Dal centro alla periferia a Roma si contano un centinaio di cinema chiusi e il numero purtroppo è destinato a salire. Una desertificazione non solo urbana, ma anche culturale: edifici fantasma, alcuni storici logorati dal tempo, altri più recenti vandalizzati o abbandonati, ma tutti silenti. Nel Municipio Roma VIII, ormai resiste solo il multisala Madison a San Paolo.
L’ultimo a chiudere i battenti è stato il cinema Ambassade, in via Accademia degli Agiati, nel quartiere Montagnola. Spegneva il proiettore nel marzo 2020 e, da allora, le sue vetrate impolverate sembrano trattenere il tempo, congelato all’ultima proiezione. Nato alla fine degli anni Sessanta come cinema indipendente, è entrato negli anni Duemila nel patrimonio immobiliare della Eleven Finance Srl, società dell’imprenditore romano Massimo Ferrero.

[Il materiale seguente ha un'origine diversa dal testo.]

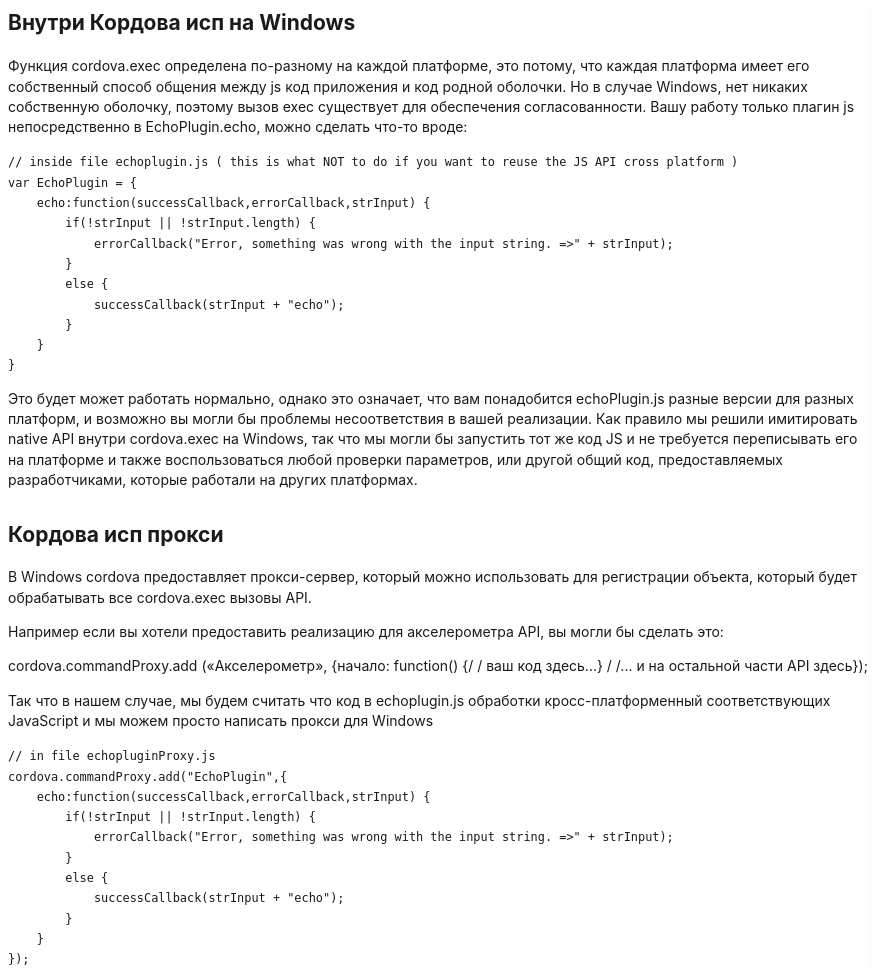 
## Внутри Кордова исп на Windows

Функция cordova.exec определена по-разному на каждой платформе, это потому, что каждая платформа имеет его собственный способ общения между js код приложения и код родной оболочки. Но в случае Windows, нет никаких собственную оболочку, поэтому вызов exec существует для обеспечения согласованности. Вашу работу только плагин js непосредственно в EchoPlugin.echo, можно сделать что-то вроде:

    // inside file echoplugin.js ( this is what NOT to do if you want to reuse the JS API cross platform )
    var EchoPlugin = {
        echo:function(successCallback,errorCallback,strInput) {
            if(!strInput || !strInput.length) {
                errorCallback("Error, something was wrong with the input string. =>" + strInput);
            }
            else {
                successCallback(strInput + "echo");
            }
        }
    }
    

Это будет может работать нормально, однако это означает, что вам понадобится echoPlugin.js разные версии для разных платформ, и возможно вы могли бы проблемы несоответствия в вашей реализации. Как правило мы решили имитировать native API внутри cordova.exec на Windows, так что мы могли бы запустить тот же код JS и не требуется переписывать его на платформе и также воспользоваться любой проверки параметров, или другой общий код, предоставляемых разработчиками, которые работали на других платформах.

## Кордова исп прокси

В Windows cordova предоставляет прокси-сервер, который можно использовать для регистрации объекта, который будет обрабатывать все cordova.exec вызовы API.

Например если вы хотели предоставить реализацию для акселерометра API, вы могли бы сделать это:

cordova.commandProxy.add («Акселерометр», {начало: function() {/ / ваш код здесь...} / /... и на остальной части API здесь});

Так что в нашем случае, мы будем считать что код в echoplugin.js обработки кросс-платформенный соответствующих JavaScript и мы можем просто написать прокси для Windows

    // in file echopluginProxy.js
    cordova.commandProxy.add("EchoPlugin",{
        echo:function(successCallback,errorCallback,strInput) {
            if(!strInput || !strInput.length) {
                errorCallback("Error, something was wrong with the input string. =>" + strInput);
            }
            else {
                successCallback(strInput + "echo");
            }
        }
    });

A gennaio 2025, a seguito delle vicende giudiziarie, che hanno coinvolto “Er Viperetta”, l’intero patrimonio della Eleven Finance è finito all’asta. Ad aggiudicarselo, insieme ad altri otto sale della Capitale e a due società cinematografiche, è stato un fondo olandese, che ha acquisito il tutto per 42 milioni di euro. La notizia ha riacceso il dibattito sul loro destino.
Recentemente una numerosa folla di persone si è radunata davanti alle porte sbarrate dell’Ambassade, esprimendo preoccupazione per il destino della sala, ricordando l’importanza di preservare luoghi di aggregazione in un’epoca, in cui gli spazi dedicati alla cultura sembrano sempre più minacciati dagli interessi economici.

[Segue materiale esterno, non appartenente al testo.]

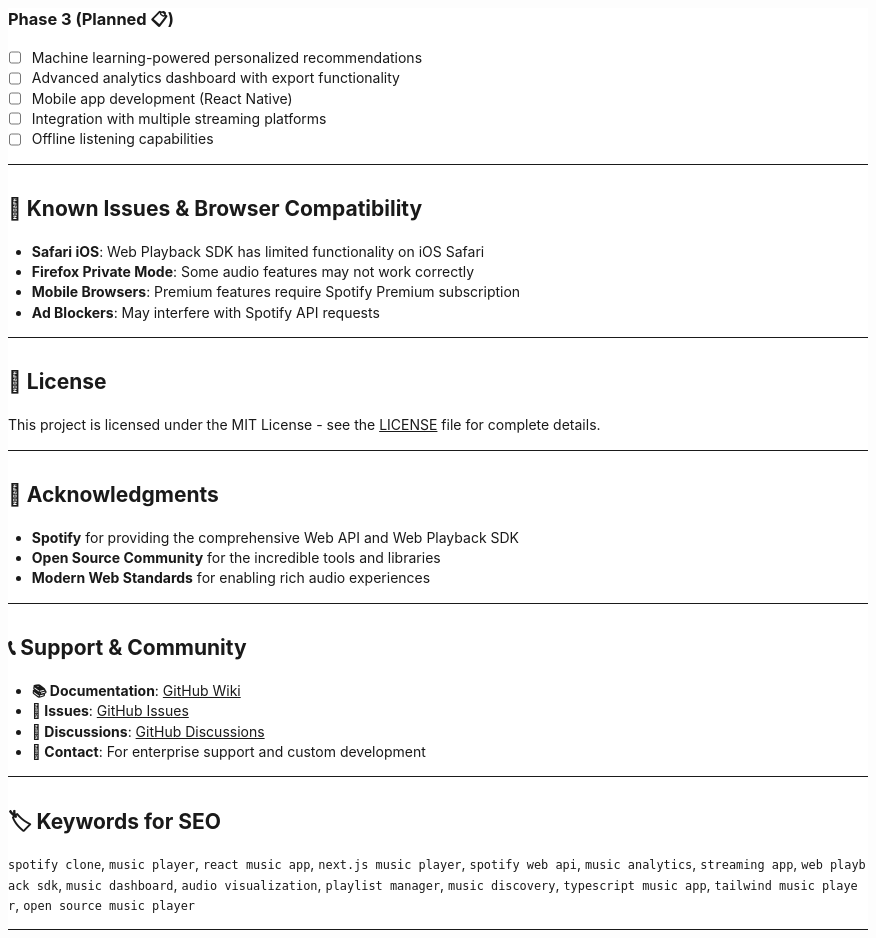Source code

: ### **Phase 3 (Planned 📋)**
- [ ] Machine learning-powered personalized recommendations
- [ ] Advanced analytics dashboard with export functionality
- [ ] Mobile app development (React Native)
- [ ] Integration with multiple streaming platforms
- [ ] Offline listening capabilities

---

## 🐛 **Known Issues & Browser Compatibility**

- **Safari iOS**: Web Playback SDK has limited functionality on iOS Safari
- **Firefox Private Mode**: Some audio features may not work correctly
- **Mobile Browsers**: Premium features require Spotify Premium subscription
- **Ad Blockers**: May interfere with Spotify API requests

---

## 📄 **License**

This project is licensed under the MIT License - see the [LICENSE](LICENSE) file for complete details.

---

## 🙏 **Acknowledgments**

- **Spotify** for providing the comprehensive Web API and Web Playback SDK
- **Open Source Community** for the incredible tools and libraries
- **Modern Web Standards** for enabling rich audio experiences

---

## 📞 **Support & Community**

- **📚 Documentation**: [GitHub Wiki](https://github.com/prantikmedhi/groovify/wiki)
- **🐛 Issues**: [GitHub Issues](https://github.com/prantikmedhi/groovify/issues)
- **💬 Discussions**: [GitHub Discussions](https://github.com/prantikmedhi/groovify/discussions)
- **📧 Contact**: For enterprise support and custom development

---

## 🏷️ **Keywords for SEO**

`spotify clone`, `music player`, `react music app`, `next.js music player`, `spotify web api`, `music analytics`, `streaming app`, `web playback sdk`, `music dashboard`, `audio visualization`, `playlist manager`, `music discovery`, `typescript music app`, `tailwind music player`, `open source music player`

---
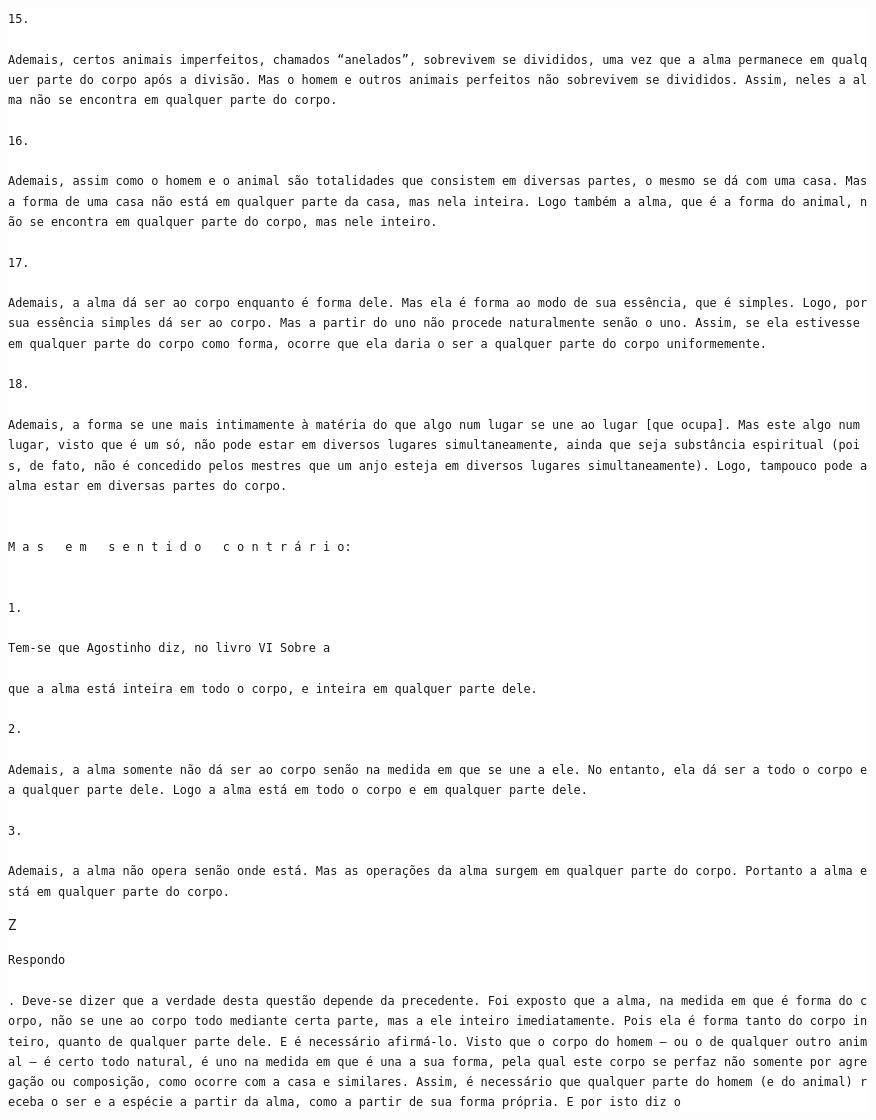     15.

    Ademais, certos animais imperfeitos, chamados “anelados”, sobrevivem se divididos, uma vez que a alma permanece em qualquer parte do corpo após a divisão. Mas o homem e outros animais perfeitos não sobrevivem se divididos. Assim, neles a alma não se encontra em qualquer parte do corpo.

    16.

    Ademais, assim como o homem e o animal são totalidades que consistem em diversas partes, o mesmo se dá com uma casa. Mas a forma de uma casa não está em qualquer parte da casa, mas nela inteira. Logo também a alma, que é a forma do animal, não se encontra em qualquer parte do corpo, mas nele inteiro.

    17.

    Ademais, a alma dá ser ao corpo enquanto é forma dele. Mas ela é forma ao modo de sua essência, que é simples. Logo, por sua essência simples dá ser ao corpo. Mas a partir do uno não procede naturalmente senão o uno. Assim, se ela estivesse em qualquer parte do corpo como forma, ocorre que ela daria o ser a qualquer parte do corpo uniformemente.

    18.

    Ademais, a forma se une mais intimamente à matéria do que algo num lugar se une ao lugar [que ocupa]. Mas este algo num lugar, visto que é um só, não pode estar em diversos lugares simultaneamente, ainda que seja substância espiritual (pois, de fato, não é concedido pelos mestres que um anjo esteja em diversos lugares simultaneamente). Logo, tampouco pode a alma estar em diversas partes do corpo.

 
    M a s   e m   s e n t i d o   c o n t r á r i o:

 
    1.

    Tem-se que Agostinho diz, no livro VI Sobre a

    que a alma está inteira em todo o corpo, e inteira em qualquer parte dele.

    2.

    Ademais, a alma somente não dá ser ao corpo senão na medida em que se une a ele. No entanto, ela dá ser a todo o corpo e a qualquer parte dele. Logo a alma está em todo o corpo e em qualquer parte dele.

    3.

    Ademais, a alma não opera senão onde está. Mas as operações da alma surgem em qualquer parte do corpo. Portanto a alma está em qualquer parte do corpo.

 
Z

 
    Respondo

    . Deve-se dizer que a verdade desta questão depende da precedente. Foi exposto que a alma, na medida em que é forma do corpo, não se une ao corpo todo mediante certa parte, mas a ele inteiro imediatamente. Pois ela é forma tanto do corpo inteiro, quanto de qualquer parte dele. E é necessário afirmá-lo. Visto que o corpo do homem – ou o de qualquer outro animal – é certo todo natural, é uno na medida em que é una a sua forma, pela qual este corpo se perfaz não somente por agregação ou composição, como ocorre com a casa e similares. Assim, é necessário que qualquer parte do homem (e do animal) receba o ser e a espécie a partir da alma, como a partir de sua forma própria. E por isto diz o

L’iniziativa, sostenuta da alcune associazioni locali, dal Comitato di quartiere Montagnola e dai consiglieri municipali Lorenzo Giardinetti e Iacopo Nunziato di Sinistra Civica Ecologista, ha visto la partecipazione di famiglie, giovani e anziani, tutti uniti dalla volontà di salvaguardare uno degli ultimi spazi culturali della città.

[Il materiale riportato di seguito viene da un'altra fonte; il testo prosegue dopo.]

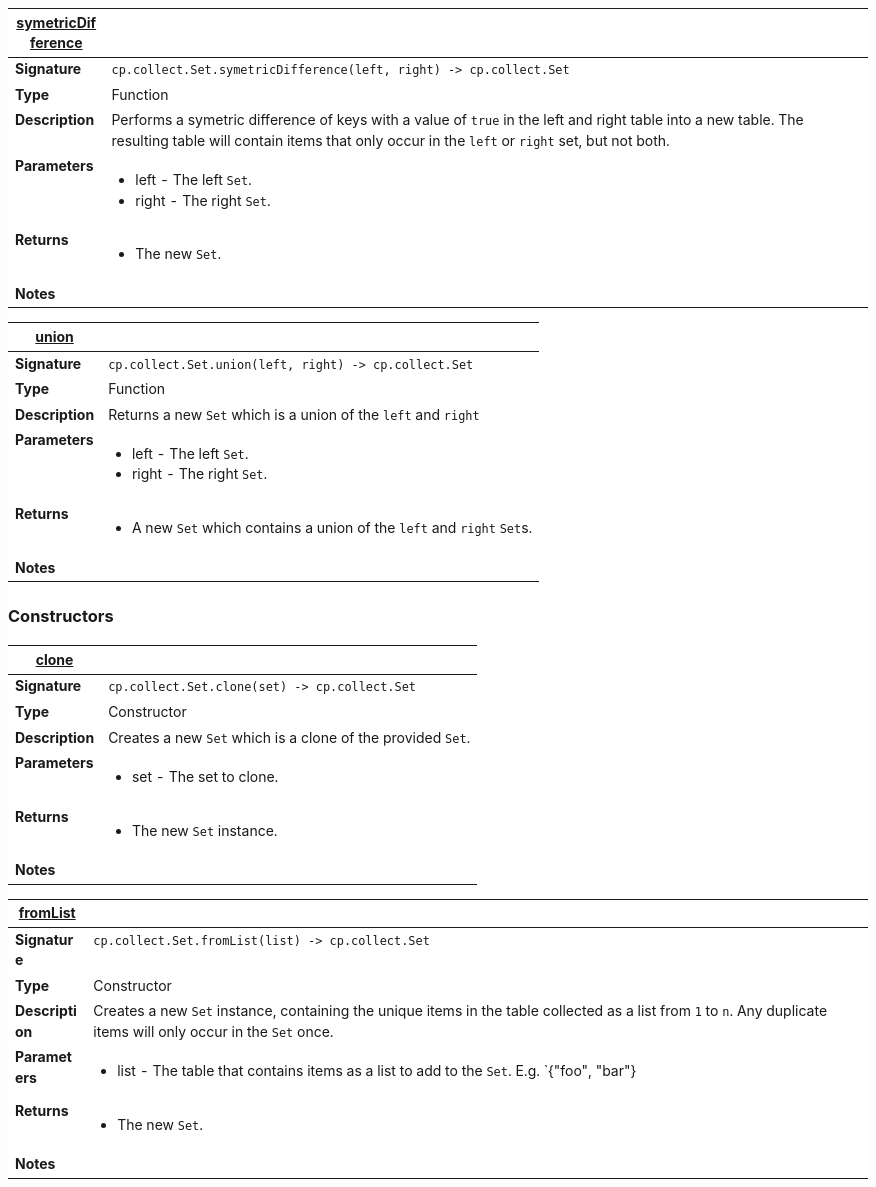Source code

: | [symetricDifference](#symetricDifference)         |                                                                                     |
| --------------------------------------------|-------------------------------------------------------------------------------------|
| **Signature**                               | `cp.collect.Set.symetricDifference(left, right) -> cp.collect.Set`                                                                    |
| **Type**                                    | Function                                                                     |
| **Description**                             | Performs a symetric difference of keys with a value of `true` in the left and right table into a new table. The resulting table will contain items that only occur in the `left` or `right` set, but not both.                                                                     |
| **Parameters**                              | <ul><li>left      - The left `Set`.</li><li>right     - The right `Set`.</li></ul> |
| **Returns**                                 | <ul><li>The new `Set`.</li></ul>          |
| **Notes**                                   | <ul></ul>                |

| [union](#union)         |                                                                                     |
| --------------------------------------------|-------------------------------------------------------------------------------------|
| **Signature**                               | `cp.collect.Set.union(left, right) -> cp.collect.Set`                                                                    |
| **Type**                                    | Function                                                                     |
| **Description**                             | Returns a new `Set` which is a union of the `left` and `right`                                                                     |
| **Parameters**                              | <ul><li>left      - The left `Set`.</li><li>right     - The right `Set`.</li></ul> |
| **Returns**                                 | <ul><li>A new `Set` which contains a union of the `left` and `right` `Set`s.</li></ul>          |
| **Notes**                                   | <ul></ul>                |

### Constructors

| [clone](#clone)         |                                                                                     |
| --------------------------------------------|-------------------------------------------------------------------------------------|
| **Signature**                               | `cp.collect.Set.clone(set) -> cp.collect.Set`                                                                    |
| **Type**                                    | Constructor                                                                     |
| **Description**                             | Creates a new `Set` which is a clone of the provided `Set`.                                                                     |
| **Parameters**                              | <ul><li>set       - The set to clone.</li></ul> |
| **Returns**                                 | <ul><li>The new `Set` instance.</li></ul>          |
| **Notes**                                   | <ul></ul>                |

| [fromList](#fromList)         |                                                                                     |
| --------------------------------------------|-------------------------------------------------------------------------------------|
| **Signature**                               | `cp.collect.Set.fromList(list) -> cp.collect.Set`                                                                    |
| **Type**                                    | Constructor                                                                     |
| **Description**                             | Creates a new `Set` instance, containing the unique items in the table collected as a list from `1` to `n`. Any duplicate items will only occur in the `Set` once.                                                                     |
| **Parameters**                              | <ul><li>list      - The table that contains items as a list to add to the `Set`. E.g. `{"foo", "bar"}</li></ul> |
| **Returns**                                 | <ul><li>The new `Set`.</li></ul>          |
| **Notes**                                   | <ul></ul>                |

«Al momento non si hanno ancora notizie certe su quale sarà il destino di questo patrimonio, ma conosciamo la tendenza degli ultimi anni – spiega Giardinetti – la chiusura sempre maggiore di presidi culturali, anche storici, soprattutto in quartieri dove anche un piccolo cinema può essere invece un elemento prezioso di vivacità culturale ».
I timori dei cittadini nascono dalla proposta di Laura Corrotti, consigliera di Fratelli d’Italia alla Pisana di modifica dell’articolo 5 della Legge regionale in tema di cinema e audiovisivo. Ad oggi la norma prevede che le sale cinematografiche e i centri culturali polifunzionali, chiusi o dismessi alla data del 31 dicembre 2023, possano cambiare la destinazione d’uso, solo per il 30% della superficie. In Regione si è paventato, invece, il possibile innalzamento della percentuale fino al 50% e in alcuni casi anche alla completa riconversione.
Anche il Partito Democratico romano si unisce all’appello per salvare i cinema della Capitale; «L’emendamento alla proposta di legge 171 presentato da esponenti della maggioranza regionale non aiuta la città, ma spinge sempre più verso la desertificazione culturale – scrivono in una nota il segretario romano del partito Enzo Foschi e il consigliere municipale Flavio Conia – La Regione Lazio, invece di sostenere progettualità di riconversione in chiave culturale, apre alla possibilità di trasformare le tante sale cinematografiche ad oggi chiuse nella Capitale in spazi con prevalente interesse commerciale, non facendo di certo l’interesse dei romani e delle romane».
Il presidente regionale Francesco Rocca, rassicura che la legge non sarà variata, ma le preoccupazioni permangono. Il desiderio della cittadinanza è chiaro: riportare la magia del cinema in una città, che non vuole perdere altri spazi culturali per inseguire il profitto. Resta solo da vedere se, come nei migliori film, il lieto fine sarà possibile.